Publisher Description:
Kim Yong shares his harrowing account of life in a labor camp--a singularly despairing form of torture carried out by the secret state. Although it is known that gulags exist in North Korea, little information is available about their organization and conduct, for prisoners rarely escape both incarceration and the country alive. Long Road Home shares the remarkable story of one such survivor, a former military official who spent six years in a gulag and experienced firsthand the brutality of an unconscionable regime.

As a lieutenant colonel in the North Korean army, Kim Yong enjoyed unprecedented privilege in a society that closely monitored its citizens. He owned an imported car and drove it freely throughout the country. He also encountered corruption at all levels, whether among party officials or Japanese trade partners, and took note of the illicit benefits that were awarded to some and cruelly denied to others.

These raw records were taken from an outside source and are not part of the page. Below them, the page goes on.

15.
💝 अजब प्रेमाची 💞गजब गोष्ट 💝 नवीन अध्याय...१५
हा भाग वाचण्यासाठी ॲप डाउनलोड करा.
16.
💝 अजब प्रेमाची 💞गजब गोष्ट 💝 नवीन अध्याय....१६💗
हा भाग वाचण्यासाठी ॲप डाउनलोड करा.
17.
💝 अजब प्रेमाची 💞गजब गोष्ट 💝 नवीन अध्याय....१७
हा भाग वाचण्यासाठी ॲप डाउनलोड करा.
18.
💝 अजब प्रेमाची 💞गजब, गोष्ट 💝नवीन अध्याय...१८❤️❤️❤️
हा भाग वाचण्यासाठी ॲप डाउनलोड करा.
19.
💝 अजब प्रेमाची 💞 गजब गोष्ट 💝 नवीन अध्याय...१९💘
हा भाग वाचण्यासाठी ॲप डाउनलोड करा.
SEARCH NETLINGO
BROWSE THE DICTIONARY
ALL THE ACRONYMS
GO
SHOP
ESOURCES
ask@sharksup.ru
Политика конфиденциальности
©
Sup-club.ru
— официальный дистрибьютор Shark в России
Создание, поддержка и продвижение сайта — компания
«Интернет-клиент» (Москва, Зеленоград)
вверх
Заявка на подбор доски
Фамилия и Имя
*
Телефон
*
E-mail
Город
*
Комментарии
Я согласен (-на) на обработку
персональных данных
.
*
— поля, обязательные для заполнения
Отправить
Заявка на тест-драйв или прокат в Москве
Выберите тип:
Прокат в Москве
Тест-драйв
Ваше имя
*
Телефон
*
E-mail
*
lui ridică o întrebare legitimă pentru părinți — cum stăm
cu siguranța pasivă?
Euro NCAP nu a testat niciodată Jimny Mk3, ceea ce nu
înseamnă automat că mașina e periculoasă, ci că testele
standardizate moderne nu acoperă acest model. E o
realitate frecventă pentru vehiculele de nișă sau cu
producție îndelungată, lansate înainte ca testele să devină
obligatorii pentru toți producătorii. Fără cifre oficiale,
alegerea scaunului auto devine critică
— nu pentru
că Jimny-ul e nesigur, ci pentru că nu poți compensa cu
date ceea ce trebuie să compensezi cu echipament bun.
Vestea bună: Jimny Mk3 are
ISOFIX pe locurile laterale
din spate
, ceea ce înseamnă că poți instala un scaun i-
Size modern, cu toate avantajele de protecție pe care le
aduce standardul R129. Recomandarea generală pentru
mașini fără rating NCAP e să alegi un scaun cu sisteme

When accusations of treason stripped Kim Yong of his position, the loose distinction between those who prosper and those who suffer under Kim Jong-il became painfully clear. Kim Yong was thrown into a world of violence and terror, condemned to camp No. 14 in Hamkyeong province, North Korea's most notorious labor camp. As he worked a constant shift 2,400 feet underground, daylight became Kim's new luxury; as the months wore on, he became intimately acquainted with political prisoners, subhuman camp guards, and an apocalyptic famine that killed millions.

After years of meticulous planning, and with the help of old friends, Kim escaped and came to the United States via China, Mongolia, and South Korea. Presented here for the first time in its entirety, his story not only testifies to the atrocities being committed behind North Korea's wall of silence but also illuminates the daily struggle to maintain dignity and integrity in the face of unbelievable hardship. Like the work of Solzhenitsyn, this rare portrait tells a story of resilience as it reveals the dark forms of oppression, torture, and ideological terror at work in our world today.


Contributor Bio(s): Kim, Suk-Young: - Suk-Young Kim is a professor of theater and East Asian studies at the University of California, Santa Barbara. She is the author of DMZ Crossing: Performing Emotional Citizenship Along the Korean Border (Columbia University Press, 2014) and Illusive Utopia: Theater, Film, and Everyday Performance in North Korea (Ann Arbor: University of Michigan Press, 2010). I chose her for her expertise in North Korea and film.